## To do
Each entry below must be repeated exactly, with pictures left out.

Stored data
──────────

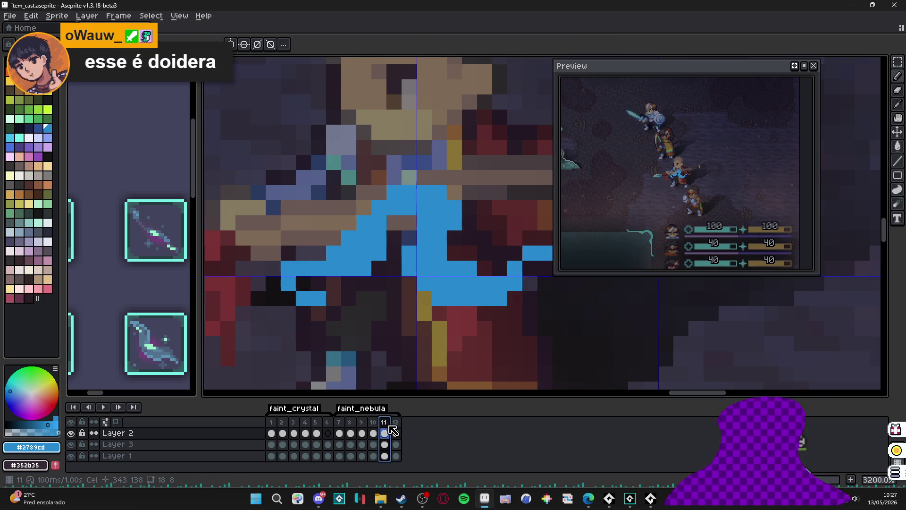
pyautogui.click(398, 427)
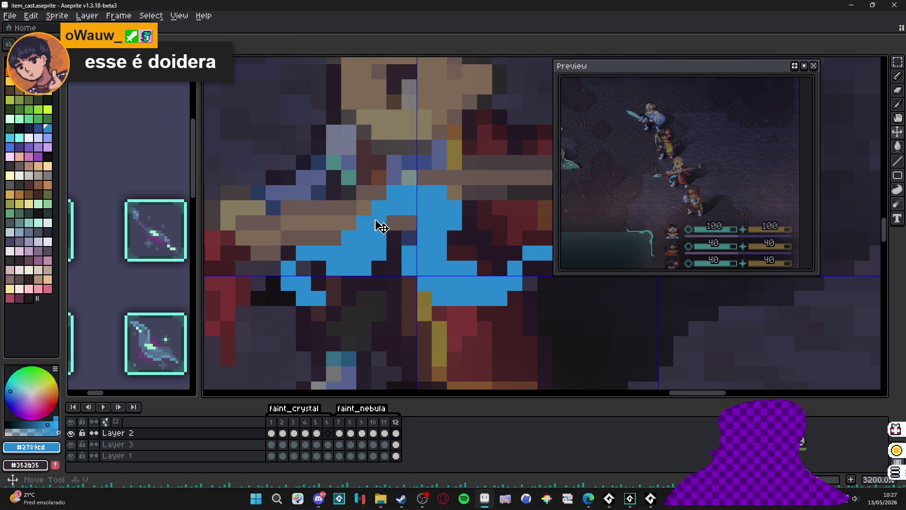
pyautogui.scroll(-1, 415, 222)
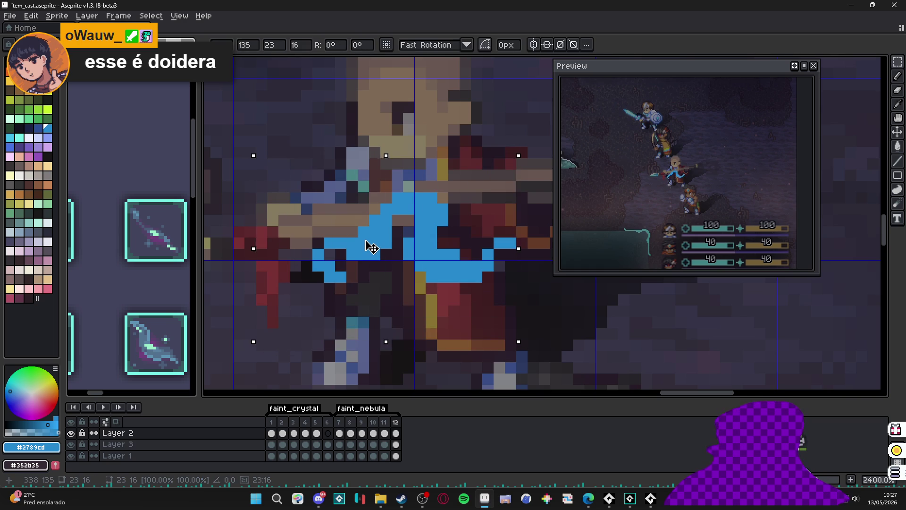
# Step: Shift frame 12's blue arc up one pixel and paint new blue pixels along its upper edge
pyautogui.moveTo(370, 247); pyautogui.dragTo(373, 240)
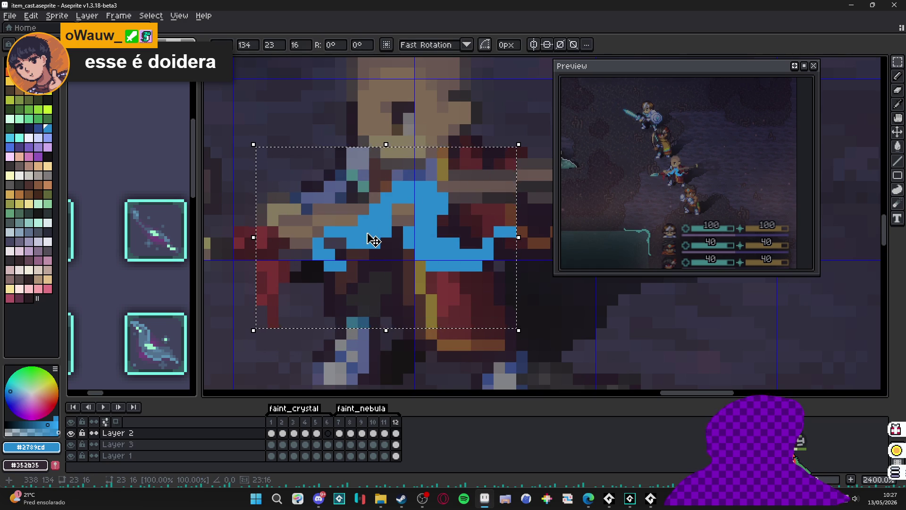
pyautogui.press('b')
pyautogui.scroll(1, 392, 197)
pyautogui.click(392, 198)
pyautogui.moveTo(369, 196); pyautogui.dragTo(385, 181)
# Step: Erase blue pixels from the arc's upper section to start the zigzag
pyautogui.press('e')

──────────

## Response area
pyautogui.click(398, 427)
pyautogui.scroll(-1, 415, 222)
# Step: Shift frame 12's blue arc up one pixel and paint new blue pixels along its upper edge
pyautogui.moveTo(370, 247); pyautogui.dragTo(373, 240)
pyautogui.press('b')
pyautogui.scroll(1, 392, 197)
pyautogui.click(392, 198)
pyautogui.moveTo(369, 196); pyautogui.dragTo(385, 181)
# Step: Erase blue pixels from the arc's upper section to start the zigzag
pyautogui.press('e')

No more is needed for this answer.